**DATA SECTION**
────────────────────

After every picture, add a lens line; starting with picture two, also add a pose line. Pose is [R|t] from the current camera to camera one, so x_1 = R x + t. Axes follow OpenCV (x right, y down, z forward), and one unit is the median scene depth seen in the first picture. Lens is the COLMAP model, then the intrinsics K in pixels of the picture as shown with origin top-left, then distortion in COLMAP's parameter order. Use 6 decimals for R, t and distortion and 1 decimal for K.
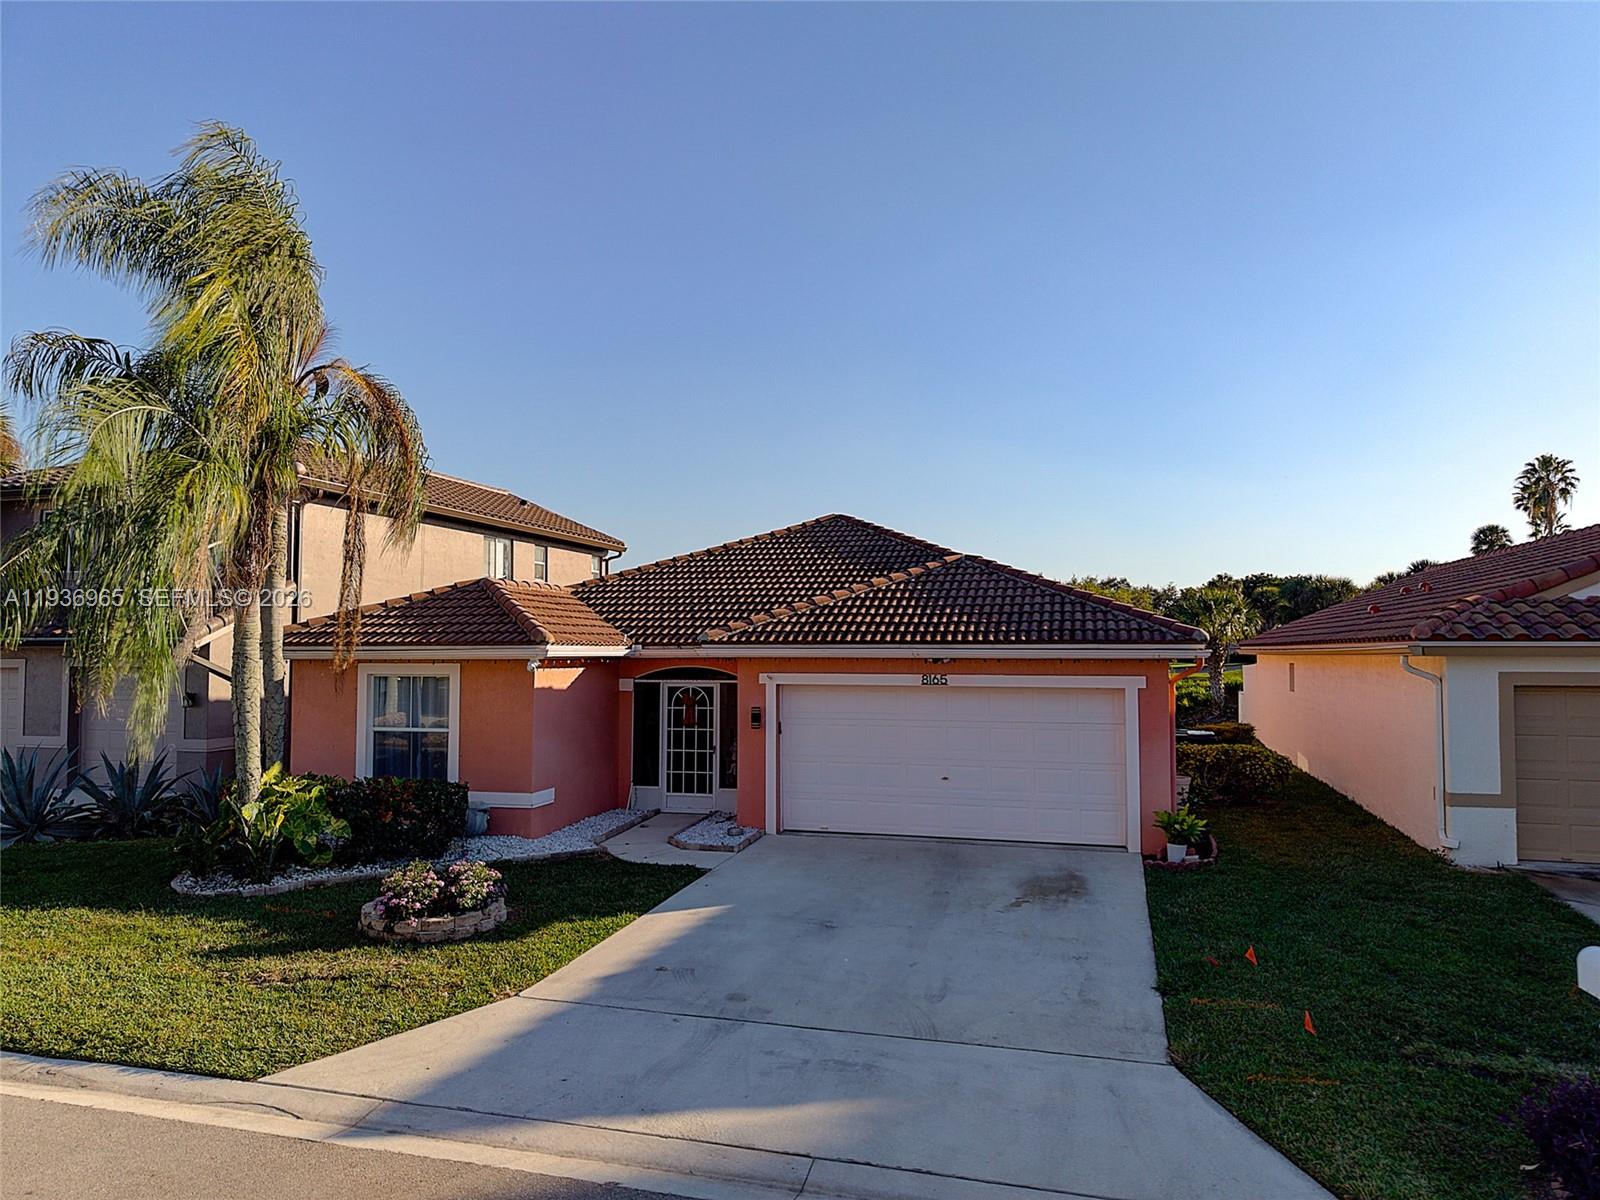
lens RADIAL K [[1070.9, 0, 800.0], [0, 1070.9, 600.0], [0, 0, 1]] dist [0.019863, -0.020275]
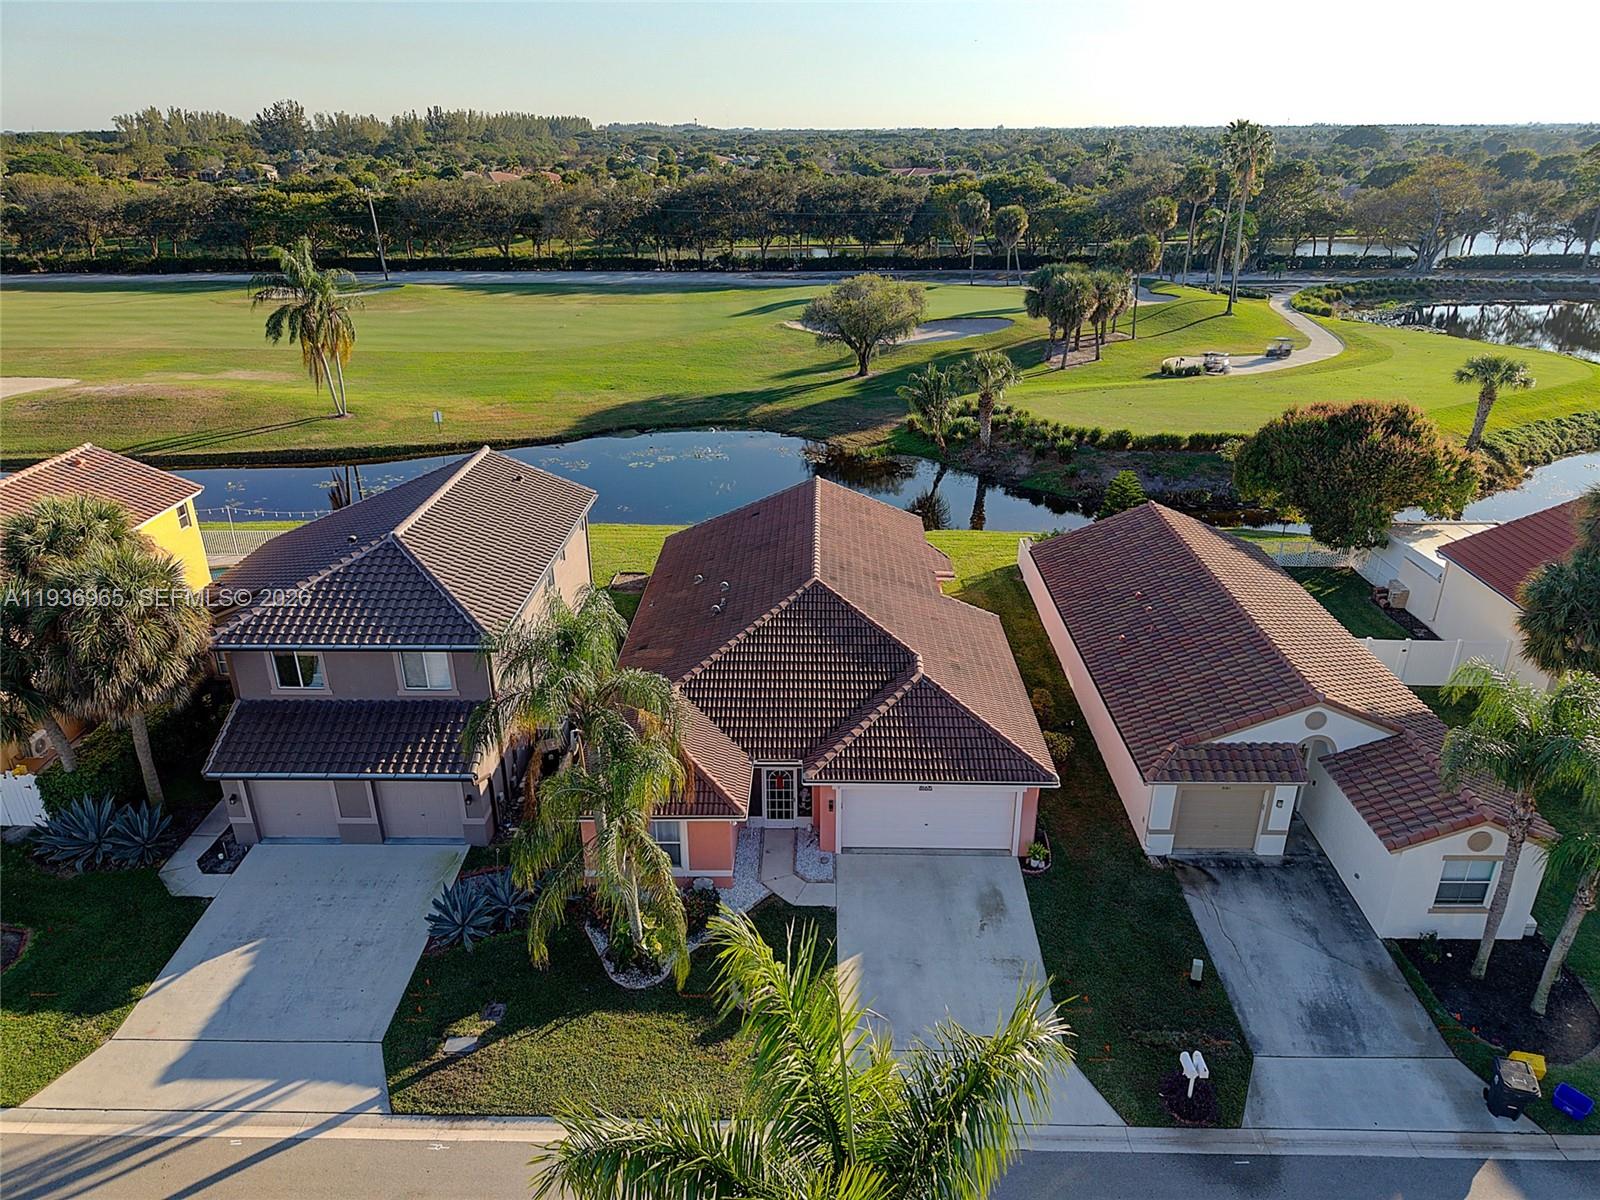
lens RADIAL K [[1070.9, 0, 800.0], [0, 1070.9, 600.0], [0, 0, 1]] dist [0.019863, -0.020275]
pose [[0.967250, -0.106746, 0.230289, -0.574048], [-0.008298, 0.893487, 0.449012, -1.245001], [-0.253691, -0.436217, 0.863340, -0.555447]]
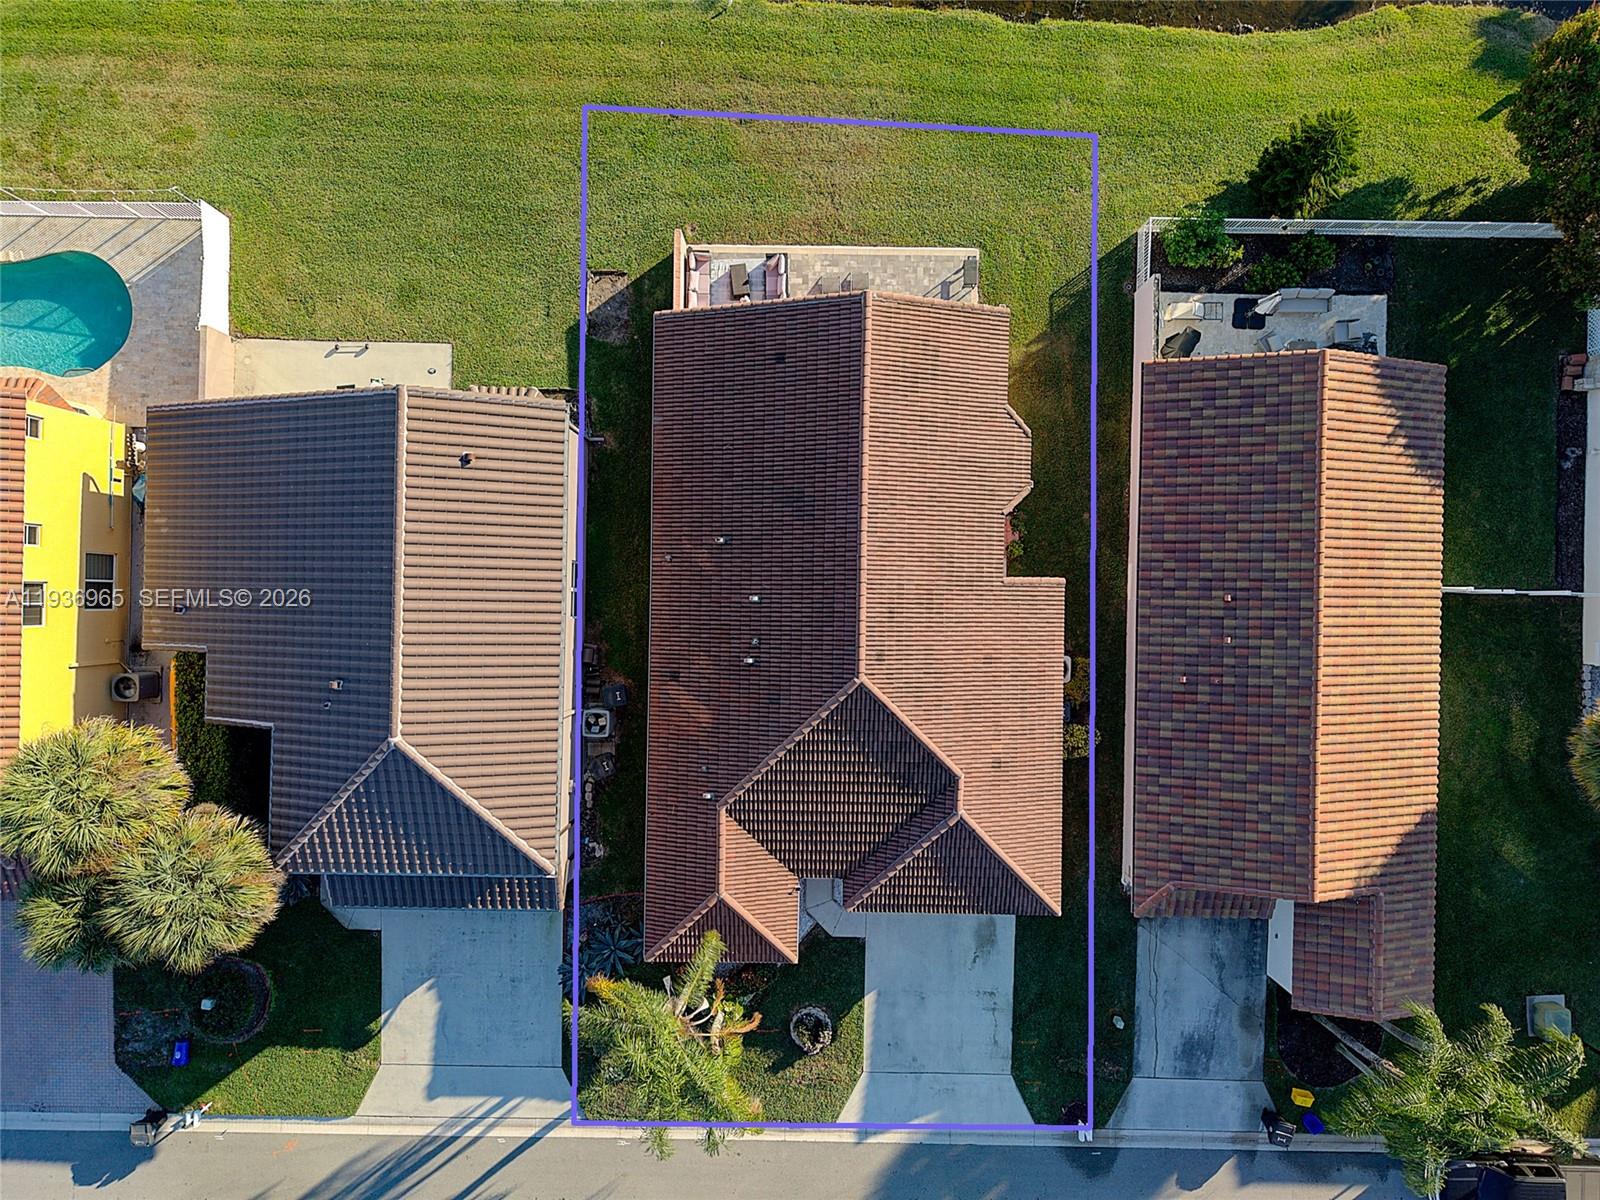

────────────────────

**EXERCISE**
Locate every line in the material above that contains the string "pose" and copy each of those lines out in full.

**WRITTEN REPLY**
After every picture, add a lens line; starting with picture two, also add a pose line. Pose is [R|t] from the current camera to camera one, so x_1 = R x + t. Axes follow OpenCV (x right, y down, z forward), and one unit is the median scene depth seen in the first picture. Lens is the COLMAP model, then the intrinsics K in pixels of the picture as shown with origin top-left, then distortion in COLMAP's parameter order. Use 6 decimals for R, t and distortion and 1 decimal for K.
pose [[0.967250, -0.106746, 0.230289, -0.574048], [-0.008298, 0.893487, 0.449012, -1.245001], [-0.253691, -0.436217, 0.863340, -0.555447]]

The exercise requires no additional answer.